TASK PROMPT:
Some lines in the records below may hold the word "scroll"; give the number of those lines and nothing else.

RECORDS FOR THE TASK:
══════════
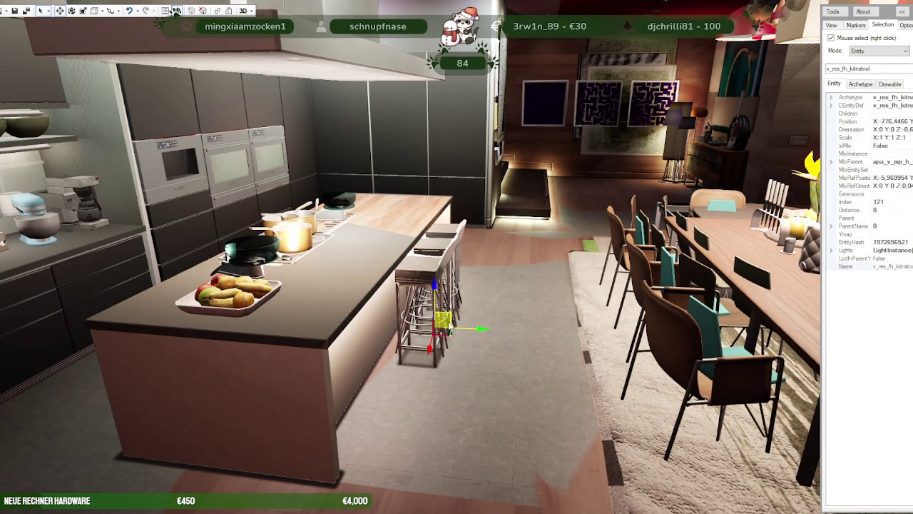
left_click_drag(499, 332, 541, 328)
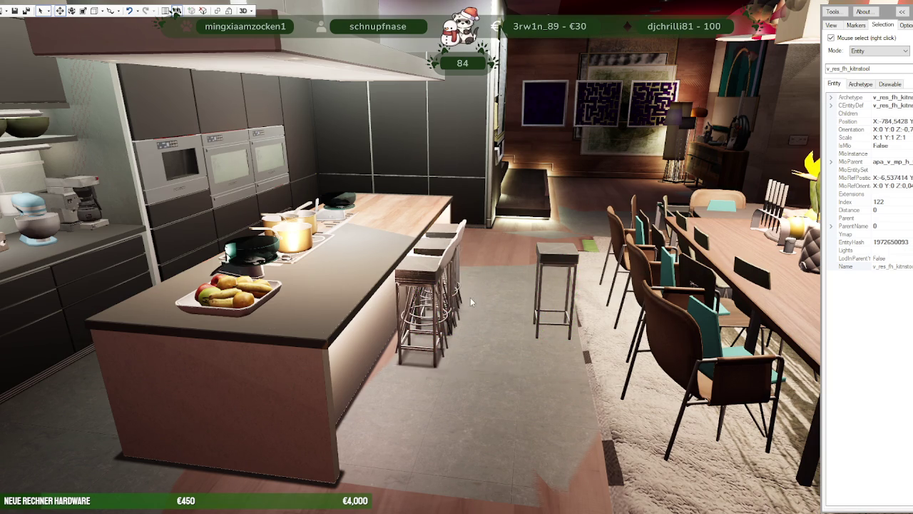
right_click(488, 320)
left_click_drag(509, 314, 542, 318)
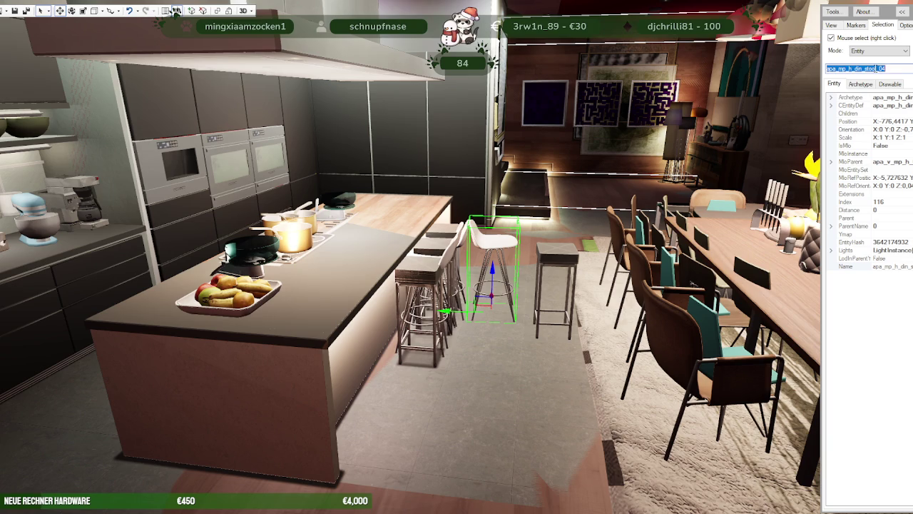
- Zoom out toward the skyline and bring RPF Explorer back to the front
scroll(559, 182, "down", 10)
══════════
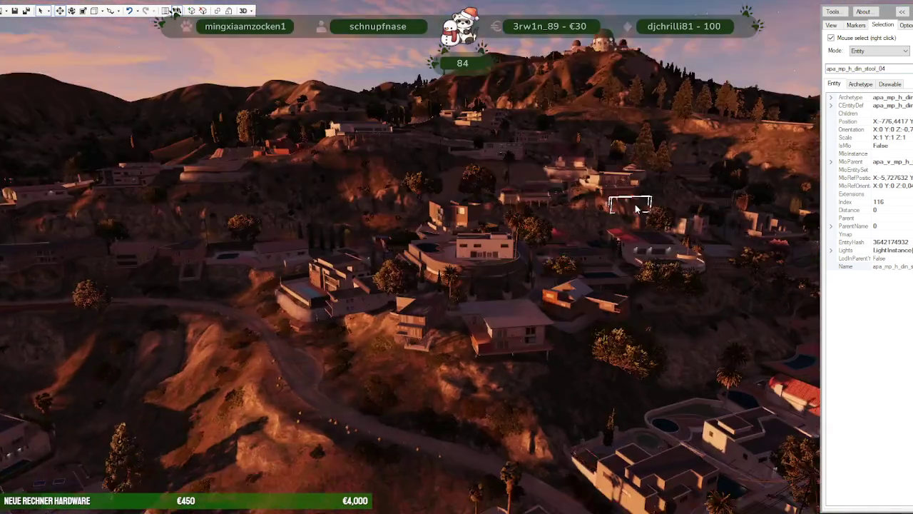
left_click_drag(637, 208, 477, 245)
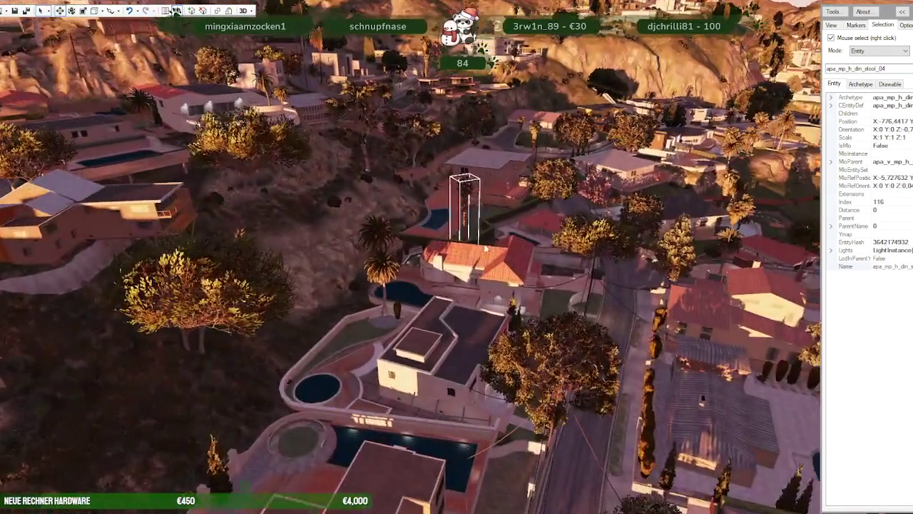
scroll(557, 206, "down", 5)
══════════
ANSWER SPACE:
2